We tested every turning we passed: some of which culminated in dead ends, others in storerooms or metal-lined vaults. A few passages veered out and away from the central complex, emerging on distant mountain slopes.
This third network featured a total of five exit points, and each one of them was protected with the same series of three sturdy, concrete doors – rendering this mountain base impenetrable from the outside.
Other features we discovered in the caverns hinted at just how well-developed this military installation had once been.
In addition to the electrical light fittings we found throughout (which were presumably installed in the later part of the 20th century, and powered by a now-absent generator), we stumbled across a series of deep wells filled with fresh mountain water, extensive metal ductwork, and a small blackened chamber set behind a hatch.
The latter, presumably, would have served as some kind of oven or boiler; at the top of the chamber a cluster of pipes and flues would have directed hot air out, before channelling it around the rest of the tunnels to provide a rudimentary central heating system.
Numerous alcoves and recesses showed traces of brick ovens, while deep in the darkness of the lowest cave, we even stumbled across a subterranean lake.
Fed by natural springs, the water would once have made the perfect bathing pool – but in the many years since the tunnels were in use, had become a breeding ground for frogs and toads.
We lingered for a while, an hour, two hours more perhaps, exploring deeper into the network of damp subterranean chambers, before emerging at last back into the mist and grey light of the mountainside.
The Fushan Tunnels
It is reasonable to assume that the Fushan Tunnels have continued to evolve over an extended period of time; from the first caverns blasted into the mountain around the turn of the 20th century, through to the later installation of electric lights.
The site was designed by the Germans, and would have given them the perfect vantage point for defending Tsingtao against naval assault.
However, in 1914 the German occupation of Qingdao ended with the dramatic Siege of Tsingtao. Rather than attempting to reclaim their Chinese outpost, these colonists were instead summoned home to aid the war effort in Europe.

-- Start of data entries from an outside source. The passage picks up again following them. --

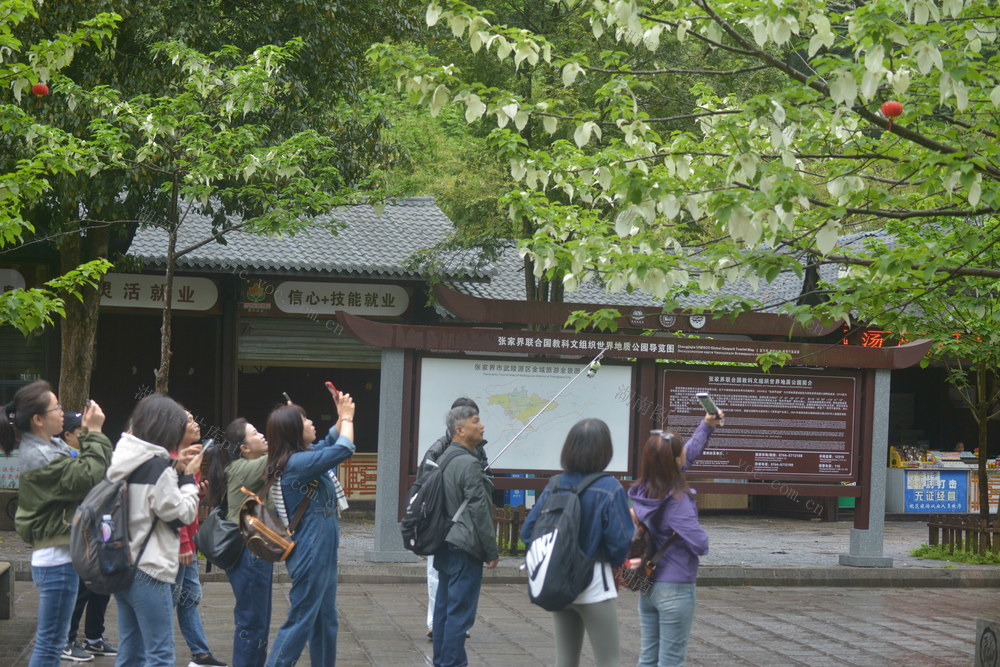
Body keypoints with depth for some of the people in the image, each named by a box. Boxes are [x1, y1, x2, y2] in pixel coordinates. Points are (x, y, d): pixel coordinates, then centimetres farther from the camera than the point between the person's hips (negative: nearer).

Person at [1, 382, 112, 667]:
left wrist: (90, 434, 0)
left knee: (51, 640, 18)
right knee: (50, 642, -4)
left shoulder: (51, 446, 10)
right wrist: (94, 433, -17)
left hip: (60, 556, 10)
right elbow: (90, 477, -24)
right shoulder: (38, 456, -20)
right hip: (57, 560, -10)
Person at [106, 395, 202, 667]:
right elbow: (182, 514, -11)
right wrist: (188, 477, 1)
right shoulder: (156, 465, -18)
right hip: (149, 572, -9)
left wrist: (175, 469, 11)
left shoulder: (125, 458, 6)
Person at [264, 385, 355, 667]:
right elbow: (343, 450, -21)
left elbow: (330, 443, 26)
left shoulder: (301, 457, 9)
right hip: (311, 555, -10)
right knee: (300, 622, -6)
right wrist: (347, 417, -4)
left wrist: (342, 416, 12)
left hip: (321, 554, 10)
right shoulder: (297, 463, -20)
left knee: (325, 622, 16)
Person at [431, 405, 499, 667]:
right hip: (465, 548, -9)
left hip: (445, 545, 9)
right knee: (460, 612, -5)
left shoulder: (445, 457, 10)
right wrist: (492, 552, -9)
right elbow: (479, 512, -17)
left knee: (444, 606, 14)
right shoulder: (469, 464, -18)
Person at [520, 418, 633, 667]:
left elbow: (528, 532, 0)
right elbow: (620, 541, -17)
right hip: (595, 586, -6)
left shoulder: (555, 486, 0)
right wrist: (615, 562, 4)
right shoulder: (609, 489, -15)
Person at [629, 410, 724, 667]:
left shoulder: (643, 491, 0)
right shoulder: (677, 502, -24)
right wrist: (703, 535, -1)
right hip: (675, 590, -8)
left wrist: (707, 426, 13)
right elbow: (700, 545, -23)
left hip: (647, 587, 8)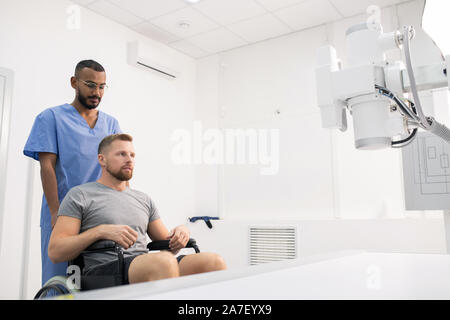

The Japanese Imperial fleet took control of Qingdao after this point, and it is rumoured that they extended the Fushan tunnels significantly. The faded remains of Japanese characters can still be made out, scrawled across bulkheads and lookout posts throughout the complex… alongside Chinese and even Korean script.
The city of Qingdao didn’t revert back to Chinese rule until December 1922.
For many years after the tunnels were allowed to fall into a state of disrepair, right up until WWII. At this point, as conflict with the Japanese was renewed afresh, the passages beneath Fushan Mountain served as artillery depots and (according to rumour) a special forces training facility. They were later used for similar purposes, during Chairman Mao’s Cultural Revolution of 1966-76.
While many of the details have become lost in the mists of history, it is clear that these deep, reinforced bunkers – with their numerous gun turrets, lookout posts and secret entrances – would have served to transform the picturesque Mount Fushan into the ultimate war machine… and provided an immense tactical advantage to whoever controlled the city and port below.
The vague report which had sent us scrambling up the mountainside in a typhoon, had mentioned one possible entrance to the bunkers; my online research suggested the existence of two.
In the end we managed to find three separate tunnel networks, with a total of eight entrances between them. (In the weeks that followed, I’d also go on to explore further networks of ruined tunnels beneath Zhongshan Park in the heart of the city; the former subterranean headquarters of the German colony.)
It is difficult to ascertain the true extent of the Fushan tunnels; how many more such networks there might be, or how deep they spread beneath the mountains. The only certainty is that this spectacular mountain range conceals far more than meets the eye.